Wolrenoster? Ice age carcass recovered from permafrost in Siberia

MOSCOW – A wool-preserved rhinoceros from the ice age with many of its internal organs still intact has been recovered from the permafrost in the far north of Russia.

Russian media reported on Wednesday that the carcass was revealed by melting permafrost in Yakutia in August. Scientists expect ice roads in the North Pole region to be passable to be delivered to a laboratory next month.

It is one of the best preserved specimens of the Ice Age animal found so far.
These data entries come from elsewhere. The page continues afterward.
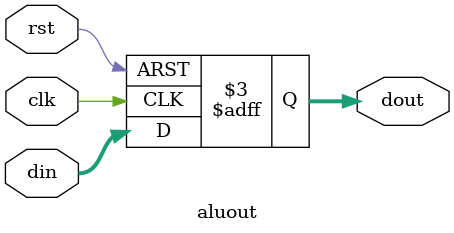
<source format=v>
module aluout(clk, rst, din, dout);
  input clk;
  input rst;
  input[31:0] din;
  output[31:0] dout;
  
  reg[31:0] dout;
  
  always@(posedge clk or negedge rst)
  begin
    if(!rst)
      dout <= 32'd0;
    else
      dout <= din;
  end
   
    
endmodule

</source>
The carcass still has most of the soft tissues intact, including part of the intestines, thick hair and a lump of fat. His horn was found next door.

In recent years, great discoveries of mammoths, woolly rhinos, ice age fowl and lion cubs have been seen in caves as the permafrost increasingly melts over large parts of Siberia due to global warming.

Yakutia 24 TV quoted Valery Plotnikov, a paleontologist from the Russian branch of the Russian Academy of Sciences, as saying that the wool rhino was probably 3 or 4 years old when he died.

Plotnikov said the young rhino probably drowned.

Scientists have dated the carcass from 20,000 to 50,000 years old. More precise dating will be possible as soon as it is delivered to a laboratory for radiocarbon studies.

The carcass was found on the banks of the Tirekhtyakh River in the Abyisk district, near the area where another young woolly rhino was spotted in 2014. Researchers date this specimen, which they named Sasha, to 34,000 years old.